How well the BSC performs in this regard is primarily based around the motor design within the BSC and how efficient it is. So, how do you work out how long a filter will last for? There are tests that can determine the levels of pressure drop that a BSC can withstand. Taking this data and the motor design, a comparison can be made against historical data to give a rough idea of how long the filter will last. It’s not an absolute value, because the actual lifetime will depend on the filter loading, but it will give you an idea of whether it is likely to be 3 or 10 years that the filter will last―and if you’re trying to work out a life cycle cost of a BSC, then having a rough, but generally accurate, guideline of the filter life can be a useful asset.

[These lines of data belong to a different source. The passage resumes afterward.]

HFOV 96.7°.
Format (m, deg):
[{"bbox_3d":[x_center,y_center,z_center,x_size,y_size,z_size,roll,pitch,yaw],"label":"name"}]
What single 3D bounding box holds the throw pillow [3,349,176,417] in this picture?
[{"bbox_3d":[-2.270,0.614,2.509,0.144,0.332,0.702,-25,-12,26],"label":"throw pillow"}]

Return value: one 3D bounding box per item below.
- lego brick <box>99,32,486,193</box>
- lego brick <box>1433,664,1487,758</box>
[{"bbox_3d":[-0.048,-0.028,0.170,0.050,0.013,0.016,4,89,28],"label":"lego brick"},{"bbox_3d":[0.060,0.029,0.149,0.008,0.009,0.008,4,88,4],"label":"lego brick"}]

How the Life of a Filter Can be Improved
As we discussed in the last section, the motor design has a big impact on the ability for a BSC to undergo a larger pressure drop and extend the filter life. The main way to improve the life of a filter above its standard design within a BSC is to employ a more efficient motor design. New motor technologies―such as DC ECM motors―are now becoming available to BSC users to, among other things, improve the life of the HEPA filter.
The newer DC ECM motors increase the load capacity and lifespan of a HEPA filter, and they also simultaneously reduce the energy consumption of the BSC compared to older motors―up to a 50% reduction. These DC motors don’t have an increased torque (so don’t improve loading capacity in this way like most motor advancements have), but they utilize airflow feedback loop control system or a motor feedback control system to increase the speed (in rpm’s) of the fan. These control systems and increased fan speeds can be used to reduce the filter loading capacity of the system, but the motor and blower can still meet the NSF requirements in terms of acceptable performance.

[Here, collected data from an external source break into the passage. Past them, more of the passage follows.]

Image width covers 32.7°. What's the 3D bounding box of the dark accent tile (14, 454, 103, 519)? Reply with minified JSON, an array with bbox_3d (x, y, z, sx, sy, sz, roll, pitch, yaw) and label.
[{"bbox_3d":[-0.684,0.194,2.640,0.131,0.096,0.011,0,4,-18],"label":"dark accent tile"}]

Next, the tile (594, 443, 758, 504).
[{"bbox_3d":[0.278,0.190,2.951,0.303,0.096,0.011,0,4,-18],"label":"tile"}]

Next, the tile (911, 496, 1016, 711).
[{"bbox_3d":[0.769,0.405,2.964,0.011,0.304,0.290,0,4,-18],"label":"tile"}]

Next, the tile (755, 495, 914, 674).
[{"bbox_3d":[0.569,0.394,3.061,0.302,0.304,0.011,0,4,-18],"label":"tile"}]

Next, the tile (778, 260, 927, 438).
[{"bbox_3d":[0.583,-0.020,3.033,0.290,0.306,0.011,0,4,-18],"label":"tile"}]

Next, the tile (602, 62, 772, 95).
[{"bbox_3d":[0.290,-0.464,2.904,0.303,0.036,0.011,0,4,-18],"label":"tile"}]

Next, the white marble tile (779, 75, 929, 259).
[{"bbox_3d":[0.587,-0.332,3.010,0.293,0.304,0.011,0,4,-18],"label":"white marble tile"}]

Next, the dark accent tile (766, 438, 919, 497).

The DC ECM motor has a specific forward curved fan to fit the width of the BSC it is used in. The increase in filter loading capacity, thanks to an increased speed, means that the higher pressure drops (250%) are possible with these motors unlike many of the conventional motors used, allowing those longer filter lifetimes to be obtained. Out of all the motors used in BSCs, including older AC PSCs and other DC motors, the DC ECM has the lowest life cycle cost in terms of energy, filter load capacity and reliability.
Conclusion
There are no single answers to the questions “when should I change my filter?” and “how long will my filter last?” There can be a vast difference in HEPA filter lifetimes based on the level of particulate matter that will be exposed to the filter, the effectiveness of the motor used to provide the cabinet’s airflow and the level of pressure drop that a BSC can withstand without losing too much airflow performance.
However, having an idea―even if it is a rough one―of the realistic lifetimes of a HEPA filter (and how often you will have to change it) is crucial if you’re looking to work out the life cycle cost and value proposition of a BSC for your lab. Without it, you will be missing a key part of the costing when it comes to maintenance and part replacement.
Methods have been developed using these factors (in particular, pressure drop capabilities) to provide a rough estimate of a filter’s lifetime based on the performance of the motor within the BSC and the laboratory environment that the BSC will be utilized in. The average industry standard is around 7 years, but this can be as low as 3 years based on the lowest level of acceptable performance, or as high as 10 years if a new motor technology is used.